Mastercard pushed the acquiring banks to impose the interchange fees of the country where the retailer was located. Also, the regulators at Europe said that the payments & technology firm forced merchants to use banks only in their home countries for processing payments. This has prevented the merchants from buying goods at lower costs with the help of banks in other European countries. In this case, Consumers had to face higher fees which were passed by the retailers.

Additionally, as EU regulatory body stated, Mastercard provided enough co-operation in the investigation so that the actual fine was with a reduction of 10%.

When a consumer purchases products using a credit or debit card, the seller’s bank pays a fee to the cardholder’s bank, which is called as an interchange fee. It gets passed on to the retailer, based on a percentage of a purchase’s sum. Before December 2015, this fees in the EEA differed largely between countries. Then, the EU limited interchange fees at a maximum of 0.2% of total transaction value.
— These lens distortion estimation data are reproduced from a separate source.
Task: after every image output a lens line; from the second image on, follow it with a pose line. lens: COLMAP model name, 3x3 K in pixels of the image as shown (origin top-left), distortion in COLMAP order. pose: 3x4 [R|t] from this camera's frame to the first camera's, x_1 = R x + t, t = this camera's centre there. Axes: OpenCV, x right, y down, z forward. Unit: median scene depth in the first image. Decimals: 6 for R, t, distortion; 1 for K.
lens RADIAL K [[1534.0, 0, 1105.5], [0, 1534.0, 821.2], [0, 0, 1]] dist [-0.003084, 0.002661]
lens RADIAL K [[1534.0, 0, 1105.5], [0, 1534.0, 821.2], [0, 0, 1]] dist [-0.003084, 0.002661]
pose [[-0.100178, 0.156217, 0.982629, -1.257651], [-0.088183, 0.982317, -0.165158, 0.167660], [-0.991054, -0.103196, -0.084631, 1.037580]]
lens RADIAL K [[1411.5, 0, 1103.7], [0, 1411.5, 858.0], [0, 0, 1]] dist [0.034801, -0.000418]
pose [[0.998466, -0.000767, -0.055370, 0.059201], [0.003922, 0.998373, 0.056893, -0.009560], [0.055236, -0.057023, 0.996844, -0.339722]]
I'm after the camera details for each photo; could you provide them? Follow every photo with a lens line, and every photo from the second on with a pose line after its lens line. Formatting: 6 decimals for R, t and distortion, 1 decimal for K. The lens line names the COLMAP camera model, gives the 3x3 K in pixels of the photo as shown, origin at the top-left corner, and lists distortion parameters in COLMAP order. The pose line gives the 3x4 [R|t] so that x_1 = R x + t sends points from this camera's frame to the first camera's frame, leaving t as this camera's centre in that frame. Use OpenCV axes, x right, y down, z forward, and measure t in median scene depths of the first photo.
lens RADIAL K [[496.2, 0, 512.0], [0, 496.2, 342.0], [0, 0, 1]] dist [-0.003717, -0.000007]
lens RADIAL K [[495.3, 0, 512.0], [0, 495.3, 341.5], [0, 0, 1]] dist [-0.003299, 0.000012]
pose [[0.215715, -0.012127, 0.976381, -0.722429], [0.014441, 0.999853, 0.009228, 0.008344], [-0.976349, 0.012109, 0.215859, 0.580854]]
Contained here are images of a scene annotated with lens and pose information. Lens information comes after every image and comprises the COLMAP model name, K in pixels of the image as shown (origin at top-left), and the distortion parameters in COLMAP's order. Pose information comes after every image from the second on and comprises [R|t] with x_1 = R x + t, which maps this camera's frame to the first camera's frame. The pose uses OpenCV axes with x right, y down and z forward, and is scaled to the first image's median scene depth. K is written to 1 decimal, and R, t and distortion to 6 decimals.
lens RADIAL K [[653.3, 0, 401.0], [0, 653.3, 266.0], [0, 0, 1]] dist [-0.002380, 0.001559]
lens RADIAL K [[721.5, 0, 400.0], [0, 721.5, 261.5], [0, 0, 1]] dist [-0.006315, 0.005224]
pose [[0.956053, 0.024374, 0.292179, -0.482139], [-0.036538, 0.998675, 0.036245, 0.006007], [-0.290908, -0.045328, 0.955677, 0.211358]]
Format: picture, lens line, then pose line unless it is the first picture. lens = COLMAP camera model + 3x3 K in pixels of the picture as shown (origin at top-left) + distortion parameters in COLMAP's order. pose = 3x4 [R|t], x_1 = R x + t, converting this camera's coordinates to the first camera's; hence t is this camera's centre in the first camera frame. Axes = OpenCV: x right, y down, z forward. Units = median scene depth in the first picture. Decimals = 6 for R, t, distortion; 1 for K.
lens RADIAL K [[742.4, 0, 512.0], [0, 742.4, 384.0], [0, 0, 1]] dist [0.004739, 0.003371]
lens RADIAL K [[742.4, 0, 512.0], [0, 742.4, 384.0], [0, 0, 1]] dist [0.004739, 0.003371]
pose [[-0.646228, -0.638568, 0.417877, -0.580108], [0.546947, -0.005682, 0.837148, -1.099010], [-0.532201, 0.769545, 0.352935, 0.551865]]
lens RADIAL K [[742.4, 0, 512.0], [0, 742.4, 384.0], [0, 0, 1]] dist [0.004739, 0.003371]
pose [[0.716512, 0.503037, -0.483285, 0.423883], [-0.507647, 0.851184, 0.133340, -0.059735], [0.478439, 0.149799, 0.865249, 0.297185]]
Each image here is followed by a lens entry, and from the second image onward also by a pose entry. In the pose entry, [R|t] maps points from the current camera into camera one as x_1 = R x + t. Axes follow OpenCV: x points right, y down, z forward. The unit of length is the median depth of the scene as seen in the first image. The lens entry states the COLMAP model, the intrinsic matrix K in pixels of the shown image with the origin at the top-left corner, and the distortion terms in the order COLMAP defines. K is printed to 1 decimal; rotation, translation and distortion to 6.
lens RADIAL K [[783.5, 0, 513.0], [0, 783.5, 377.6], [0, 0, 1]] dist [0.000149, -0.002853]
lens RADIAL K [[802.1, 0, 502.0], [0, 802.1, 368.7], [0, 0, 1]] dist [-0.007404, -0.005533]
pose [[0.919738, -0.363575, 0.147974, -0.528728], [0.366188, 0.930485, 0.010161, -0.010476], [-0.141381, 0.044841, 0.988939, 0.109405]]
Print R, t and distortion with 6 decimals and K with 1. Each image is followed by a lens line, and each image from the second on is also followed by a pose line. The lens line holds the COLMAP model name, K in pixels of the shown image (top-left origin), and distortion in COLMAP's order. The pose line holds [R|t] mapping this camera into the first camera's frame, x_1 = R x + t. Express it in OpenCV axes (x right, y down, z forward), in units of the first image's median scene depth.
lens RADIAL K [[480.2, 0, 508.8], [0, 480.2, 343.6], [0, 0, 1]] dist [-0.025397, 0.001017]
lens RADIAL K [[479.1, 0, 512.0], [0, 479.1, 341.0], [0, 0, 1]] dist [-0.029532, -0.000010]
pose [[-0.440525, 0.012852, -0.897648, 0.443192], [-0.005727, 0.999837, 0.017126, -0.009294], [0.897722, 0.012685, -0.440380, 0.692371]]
If debit and credit cards are used for the transaction, then the limit was at 0.3% of transaction value.

The Regulators formally investigated Mastercard In 2013. The Commission figured out that the company’s rules made both retailers and consumers pay higher fees. On this, Margrethe Vestager, the commissioner in charge of competition policy stated, “European consumers use payment cards every day when they buy food or clothes or make purchases online. By preventing merchants from shopping around for better conditions offered by banks in the other Member States, Mastercard’s rules artificially raised the costs of card payments, harming consumers and retailers in the EU.”

Mastercard has affirmed that the firm has stopped the practice long ago. The company said in a statement, “This decision relates to historic practices only, covers a limited period of time of less than two years and will not require any modification of Mastercard’s current business practices.”

Apart from that, MasterCard shares seem pretty unaffected by the fine, though it dropped by 1.26% to $199.46.